MBM vs. Zündapp Z502 und DERUIZ Peridot
Das Zündapp Z502 kostet rund 210 Euro weniger und bringt einen stärkeren 40-Nm-Motor, einen größeren 522-Wh-Akku, eine Nabenschaltung mit Rücktritt und ein ADAC-Testurteil „Gut“ mit. Die Felgenbremsen sind der einzige klare Nachteil — wer viel bei Regen fährt, profitiert von den Scheibenbremsen des MBM. In allen anderen Punkten bietet das Zündapp mehr fürs Geld. Das DERUIZ Peridot liegt rund 290 Euro darüber, ist ein kompaktes Falt-Pedelec mit hydraulischen Scheibenbremsen, 55 Nm Heckmotor, 500 Wh und dem Testurteil „Gut“ von ElektroRad — eine ganz andere Liga in Sachen Motor und Bremsen, allerdings mit 20-Zoll-Rädern statt 28 Zoll.
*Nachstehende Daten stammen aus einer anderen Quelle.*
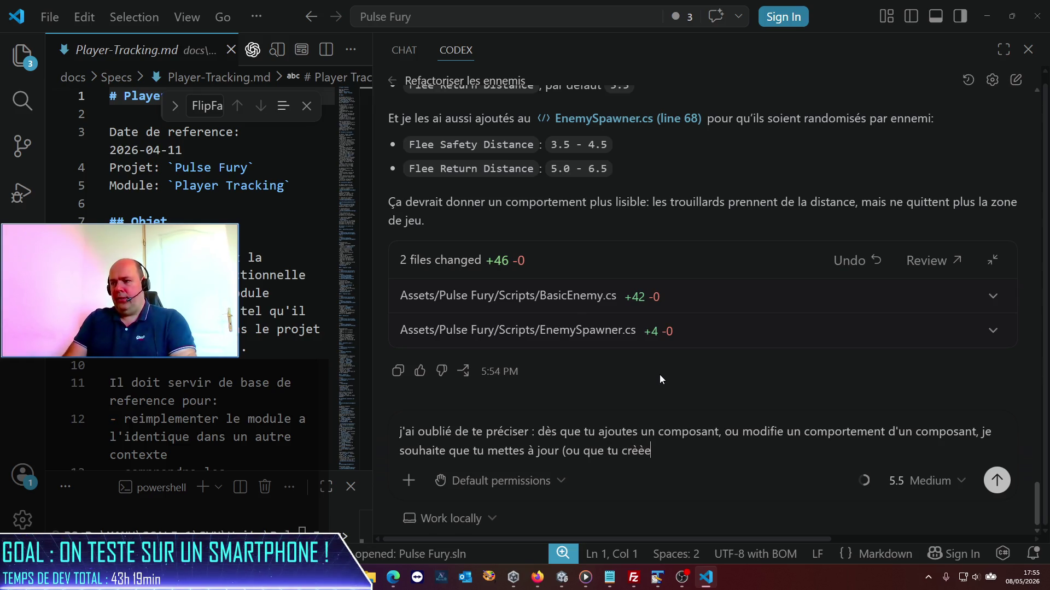
key(BackSpace)
text(ée)
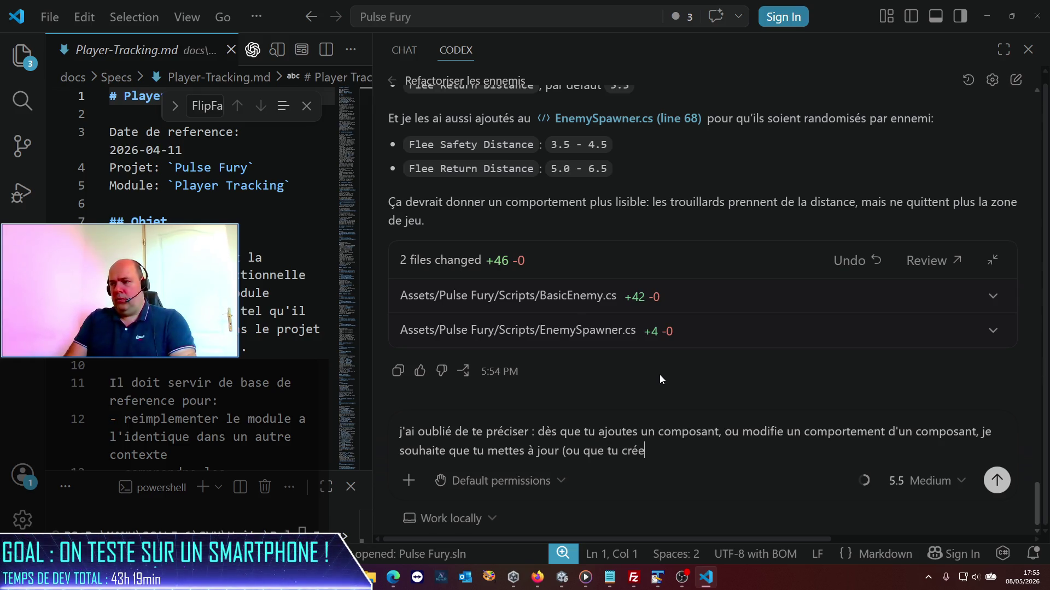
text(s, si elle n'e)
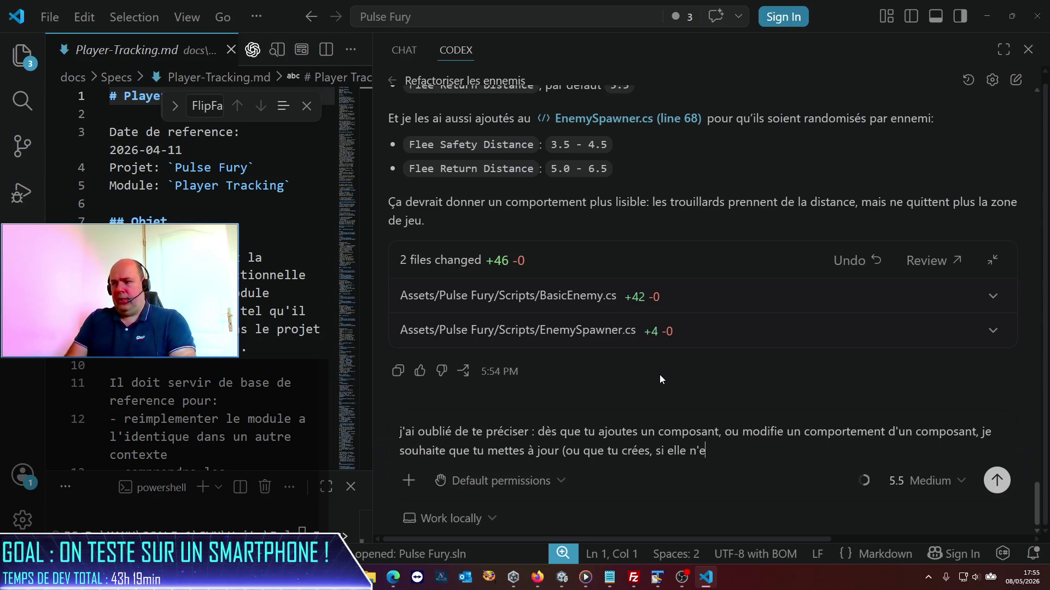
text(xiste pas), )
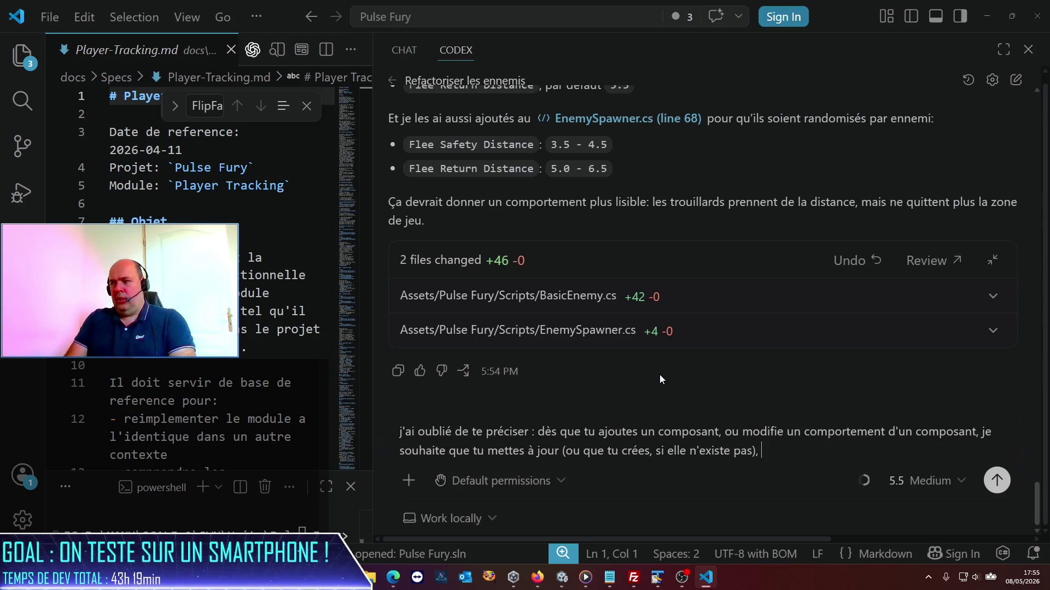
text(la spec asso)
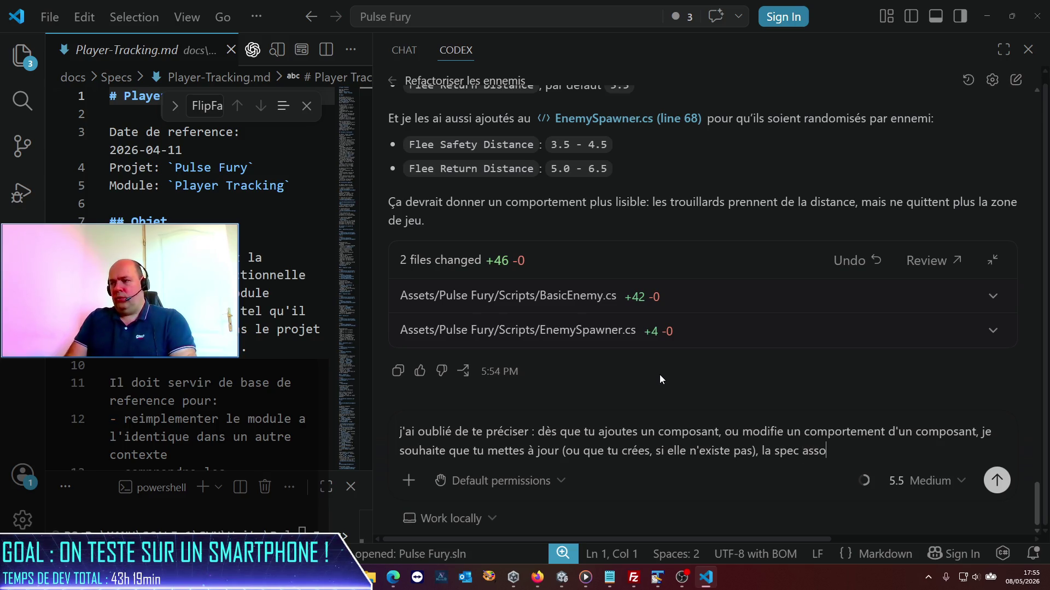
text(ciée dans le dossier)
Unser Fazit zum MBM City E-Bike
Das MBM hat zwei echte Schwachstellen: den 30-Nm-Motor, der an jeder Steigung ins Schwitzen kommt, und den 378-Wh-Akku, der die Reichweite auf kurze Stadtstrecken limitiert. Die Scheibenbremsen und die solide Grundausstattung können das nicht vollständig kompensieren, besonders weil getestete Alternativen wie das Zündapp Z502 günstiger sind und mehr Leistung bieten. Das MBM kommt nur infrage, wenn dir Scheibenbremsen wichtiger sind als Motorleistung und Reichweite — und du ausschließlich kurze, flache Strecken fährst. Die UVP lag bei 1.899 Euro, aktuell sparst du rund ein Viertel.